How to listen to your favourite podcast without podcast app? These few lines of python might be able to help!

The Problem

My brother recently introduced me to a new podcast, RadioWissen. I can thoroughly recommend it to all German speakers. If you do not speak German, you will have to stick with the Radio4 gems such as More or less, behind the stats. Now, my brother is a “laggard” in terms of technological adaptation, and as a result he does not own a smart phone. Instead, he downloads podcasts as mp3 files to his desktop PC. He wanted to download all episodes of RadioWissen, but with over 2 000 episodes published to date, this would have been very tedious to do manually.

adaptation of new technologies

Caricature by Tom Fishburne, taken from Pinterest

The Solution

Enter XML files that are behind the popular RSS feed format. Like any major podcast programme, RadioWissen lists all episodes in an XML file on their website, including file names and meta data. This provides the perfect basis to iterate over and programmatically download episodes. Below is my approach in python. I am using the “BeautifulSoup” library to extract URLs and the “requests” library to retrieve the files.
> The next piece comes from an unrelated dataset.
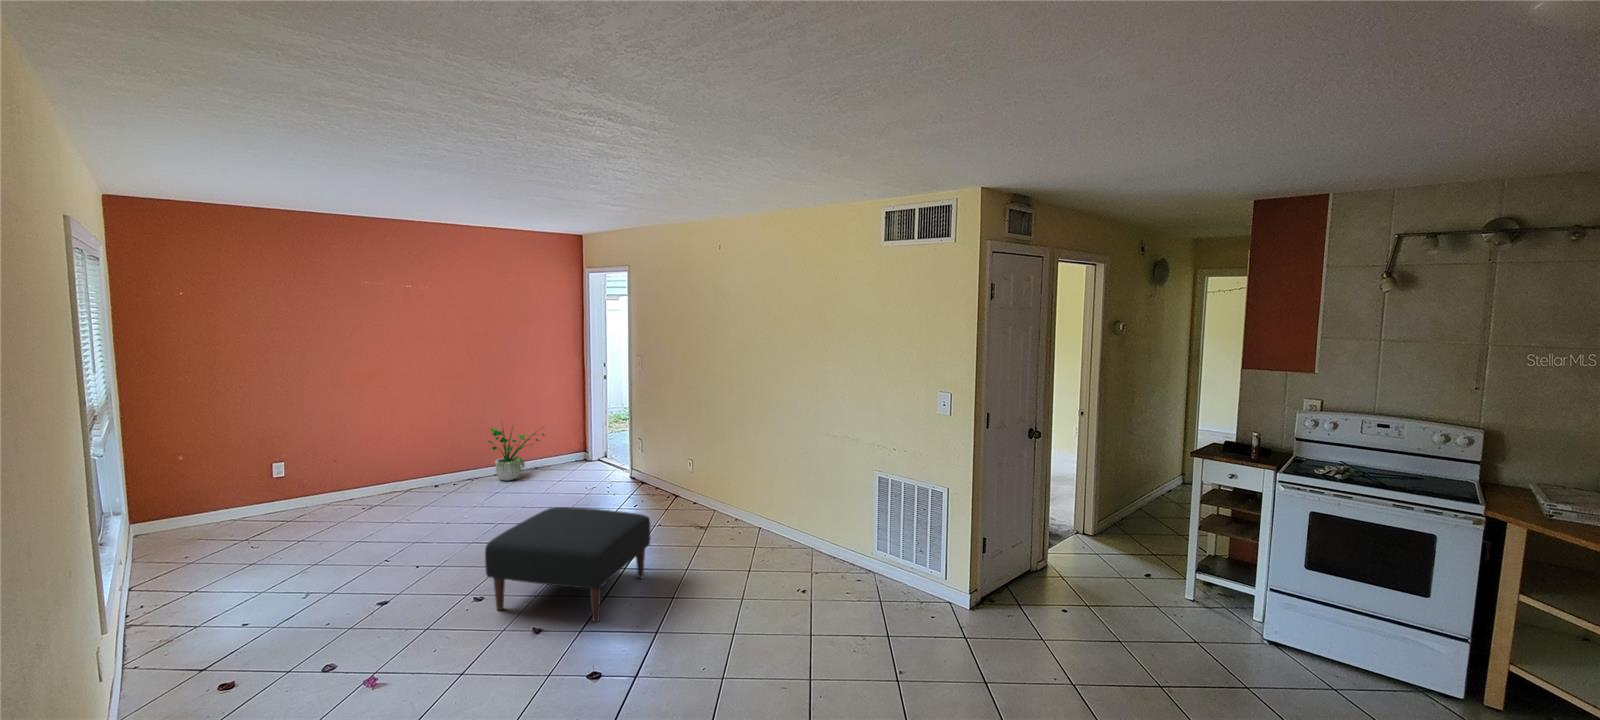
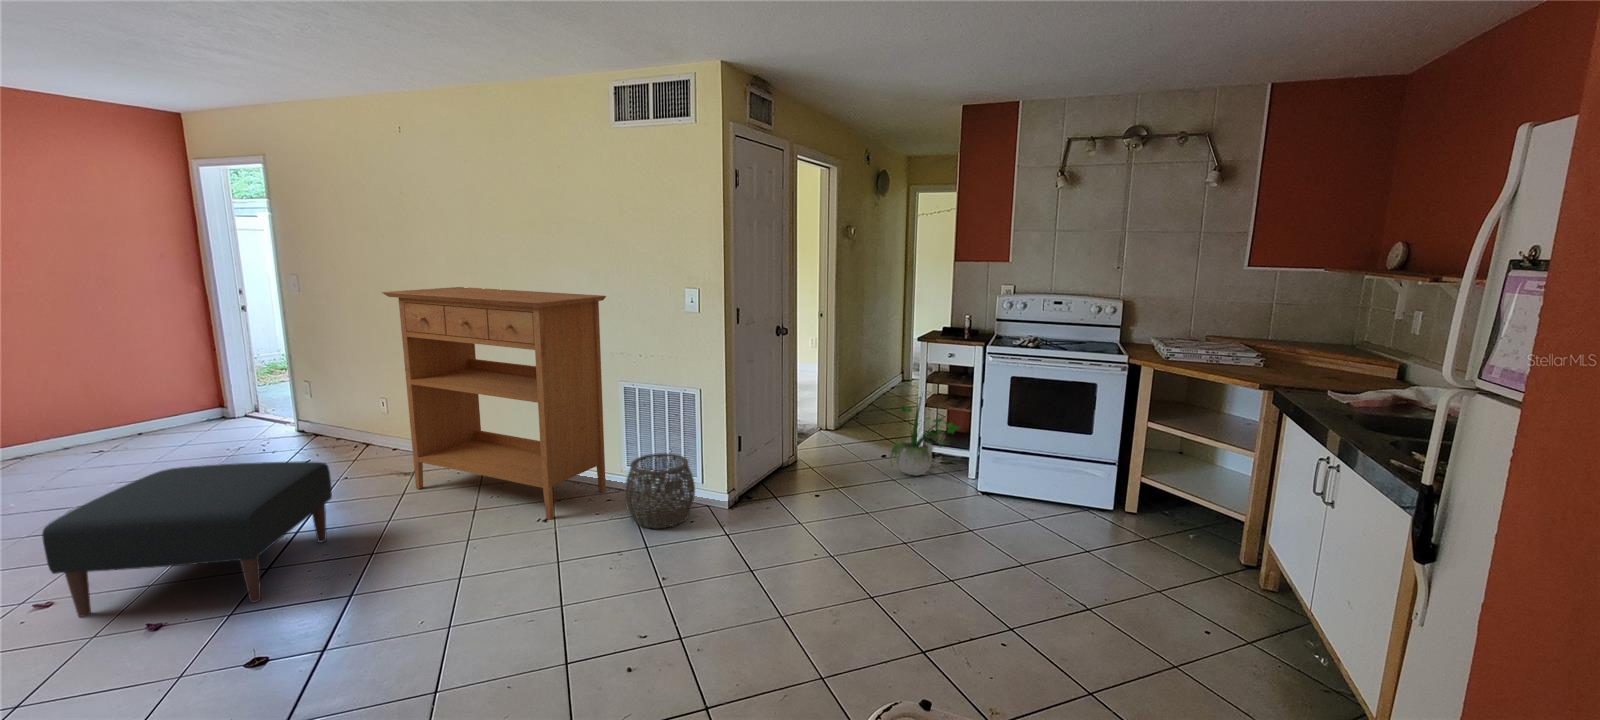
console table: none [696,376,867,590] -> present [382,287,606,519]
potted plant: present [487,426,545,480] -> present [890,395,959,475]
woven basket: none [872,543,938,618] -> present [624,453,695,529]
from bs4 import BeautifulSoup
import requests

def getFile(url):
    '''Download file from URL, preserve file name'''

    # Get name for local file
    local_filename = url.split('/')[-1]

    # Get and write content
    r = requests.get(url, stream=True)
    with open(local_filename, 'wb') as f:
        f.write(r.content)
    # Print filename as confirmation
    return local_filename


# Address of the xml doc containing all mp3 file names and locations
xml_address = 'http://www.br-online.de/podcast/radiowissen/cast.xml'
# Get text and turn it from xml into BeautifulSoup
soup = BeautifulSoup(requests.get(xml_address).text)
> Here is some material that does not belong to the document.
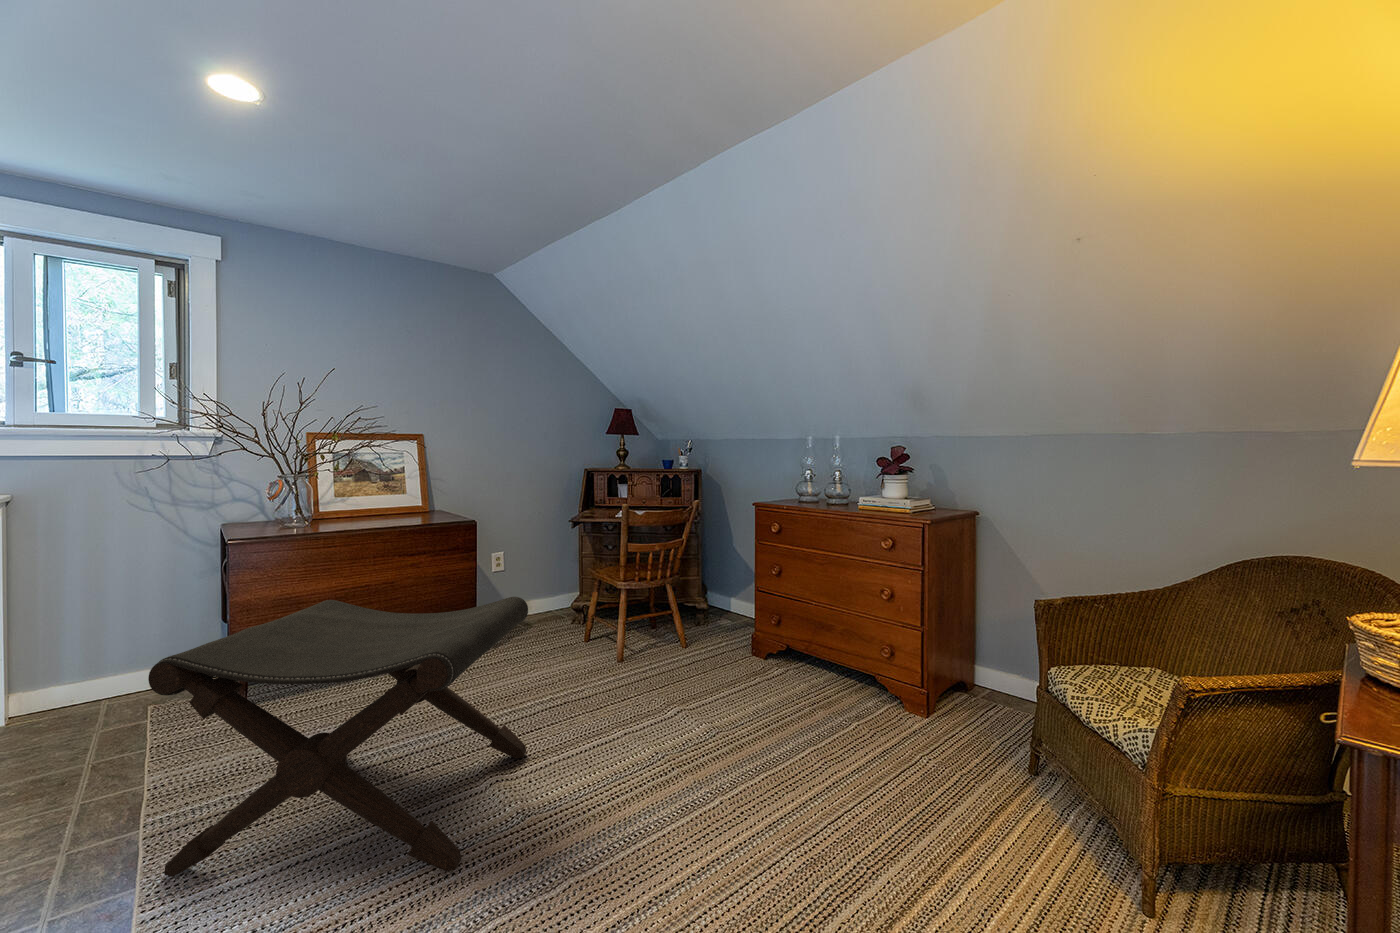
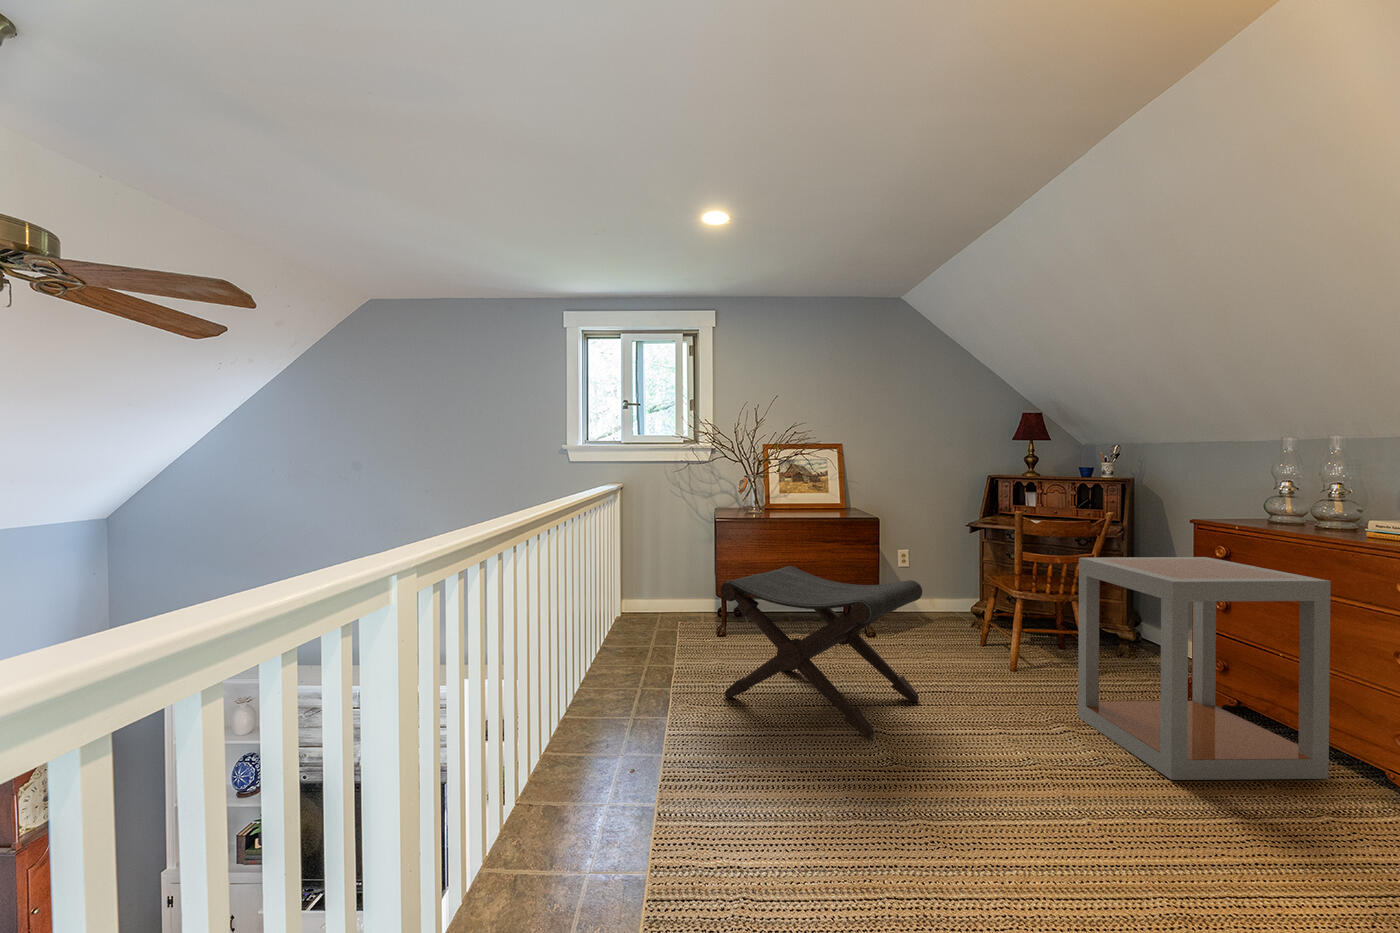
side table: none [695,532,898,780] -> present [1078,557,1331,780]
# Download the latest episode
episode = soup.find_all('enclosure')[0]
source_address = episode['url']
getFile(source_address)

You can also download all episodes using the code snippet below, but like I said, there are over 2 000 episodes published to date, so this will take several hours to complete!

# Download all episodes
for episode in soup.find_all('enclosure'):

    Extract url
    source_address = episode['url']
    print('downloading' + source_address)
    getFile(source_address)

I am still developing my python skills, which are more basic than my R knowledge. I felt like this little task was the perfect practice exercise for me, and I would be grateful for any feedback, constructive criticism, and comments on my approach.